H.B: I was working in “fast-fashion” and I faced problems of stock and overstock. Today, the sales culture has become so important that brands have to sell more and more to make their “exceptional” promotions profitable. In spite of the promotions, not all stocks are sold out, so they have to be disposed of or even destroyed. To avoid this, there is only one solution, which is to manufacture on demand. That is to say that the garment is only made when it has been purchased. By doing manufacturing on demand, we can afford to have several options such as the choice of fabric, shape, etc… This allows everyone to think about their purchase to keep it as long as possible. It is an element of eco-responsibility in addition.

Feat-Y: You indicate that you make a production made in France. Does this mean that all the materials used for the design of the clothes come from France and why a hexagonal production?

H.B: You have to separate two things. Even for a recognized brand made in France, the cotton does not come from France because there is no French cotton. The materials are then often made abroad. Besides, cotton needs a lot of water and its transformation also. We for example, to avoid cotton we use Lyocell which is made by a European company. There is no equivalent in France. I try my best to make it eco-responsible. But the materials, for lack of means, are not all French. The linen for the T-shirts is made entirely in France, except for the spinning which goes to a French company in Poland, in its subsidiary, to be spun because there is no such company in France. All our materials are European. Which is good enough.

Feat-Y: On your site, you indicate the different costs for the production of a garment. Do you think that this transparency approach can convince potential customers about the purchase of your products?

H.B: It’s an element indeed.
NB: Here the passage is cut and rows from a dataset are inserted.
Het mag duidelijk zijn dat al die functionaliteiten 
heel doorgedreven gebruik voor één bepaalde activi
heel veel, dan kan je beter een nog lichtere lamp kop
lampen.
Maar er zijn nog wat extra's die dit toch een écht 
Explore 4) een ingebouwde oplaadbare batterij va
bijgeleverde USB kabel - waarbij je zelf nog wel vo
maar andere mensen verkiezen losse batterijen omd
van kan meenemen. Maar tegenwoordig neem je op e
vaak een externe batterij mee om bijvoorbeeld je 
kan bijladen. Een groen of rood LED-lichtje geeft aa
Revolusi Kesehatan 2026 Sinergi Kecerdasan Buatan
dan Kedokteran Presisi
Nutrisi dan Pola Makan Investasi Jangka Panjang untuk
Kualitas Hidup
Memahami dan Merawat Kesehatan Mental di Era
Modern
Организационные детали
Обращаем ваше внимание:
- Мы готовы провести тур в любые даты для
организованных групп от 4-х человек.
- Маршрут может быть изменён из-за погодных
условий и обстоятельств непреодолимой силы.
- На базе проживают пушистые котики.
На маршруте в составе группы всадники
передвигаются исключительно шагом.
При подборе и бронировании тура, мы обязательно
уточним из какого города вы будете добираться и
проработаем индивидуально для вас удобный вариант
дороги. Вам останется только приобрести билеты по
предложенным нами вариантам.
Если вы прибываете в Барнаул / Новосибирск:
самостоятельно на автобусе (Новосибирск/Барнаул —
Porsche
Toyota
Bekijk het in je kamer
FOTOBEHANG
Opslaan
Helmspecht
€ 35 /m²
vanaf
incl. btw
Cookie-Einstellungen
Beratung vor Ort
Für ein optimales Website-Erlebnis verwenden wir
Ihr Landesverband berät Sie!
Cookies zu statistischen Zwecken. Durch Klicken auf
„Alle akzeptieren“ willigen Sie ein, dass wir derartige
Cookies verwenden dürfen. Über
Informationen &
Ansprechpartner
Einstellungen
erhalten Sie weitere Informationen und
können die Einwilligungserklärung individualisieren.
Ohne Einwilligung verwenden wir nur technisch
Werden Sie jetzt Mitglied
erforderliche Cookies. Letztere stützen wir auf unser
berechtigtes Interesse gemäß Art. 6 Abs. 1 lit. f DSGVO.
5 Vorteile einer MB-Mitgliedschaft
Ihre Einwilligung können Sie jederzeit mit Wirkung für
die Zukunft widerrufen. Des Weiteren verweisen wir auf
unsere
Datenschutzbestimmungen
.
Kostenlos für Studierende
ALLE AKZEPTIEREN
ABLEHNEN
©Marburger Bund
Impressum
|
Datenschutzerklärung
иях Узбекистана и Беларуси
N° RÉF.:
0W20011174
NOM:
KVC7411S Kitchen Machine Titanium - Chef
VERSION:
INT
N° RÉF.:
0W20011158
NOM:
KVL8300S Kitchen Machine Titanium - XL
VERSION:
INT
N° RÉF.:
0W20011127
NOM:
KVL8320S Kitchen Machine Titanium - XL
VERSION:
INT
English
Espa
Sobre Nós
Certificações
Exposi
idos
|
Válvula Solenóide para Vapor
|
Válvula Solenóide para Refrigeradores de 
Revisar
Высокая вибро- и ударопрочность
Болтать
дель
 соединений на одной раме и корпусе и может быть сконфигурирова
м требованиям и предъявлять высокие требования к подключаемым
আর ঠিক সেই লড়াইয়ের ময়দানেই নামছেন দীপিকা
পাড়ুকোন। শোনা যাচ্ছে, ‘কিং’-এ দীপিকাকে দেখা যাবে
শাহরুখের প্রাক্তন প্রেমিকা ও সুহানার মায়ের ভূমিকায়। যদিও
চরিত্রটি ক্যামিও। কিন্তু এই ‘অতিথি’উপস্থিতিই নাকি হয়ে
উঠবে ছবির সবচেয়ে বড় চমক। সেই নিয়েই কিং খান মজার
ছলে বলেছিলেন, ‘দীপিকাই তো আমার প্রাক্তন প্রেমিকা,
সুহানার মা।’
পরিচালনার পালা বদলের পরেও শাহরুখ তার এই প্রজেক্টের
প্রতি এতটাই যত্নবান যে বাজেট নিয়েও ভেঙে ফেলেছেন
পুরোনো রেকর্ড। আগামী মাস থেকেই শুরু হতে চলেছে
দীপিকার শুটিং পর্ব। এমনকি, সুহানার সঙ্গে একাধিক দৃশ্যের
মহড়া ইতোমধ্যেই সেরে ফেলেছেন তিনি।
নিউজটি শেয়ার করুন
It helps customers to better understand our prices and our approach, but it’s not the only one. There are also patterns, materials, etc… It’s not the trigger, I think.

Feat-Y: What are your development goals for your collections?

H.B: We always intend to use even more eco-responsible materials. It’s especially this quest that is difficult but interesting.

Feat-Y: Where does the inspiration to create your collections come from?

H.B: We don’t work with collections. I banish that word from my vocabulary because collections are made to say: “at the end of a collection, you have to sell out. Clothes are perishable, etc… ». We use the same fabric until it’s sold out. Then we can add other fabrics that are chosen in our community through Instagram or others. It is not an individual inspiration, but rather a collective one.

Feat-Y: If you were a book, what would you be?
H.B: The Count of Monte Cristo, by Alexandre Dumas. I read it two or three times. I find the story well done, captivating.

Feat-Y: If you were a landscape, what would it be?
H.B: The Amazonian forest, for example, with a lot of rain.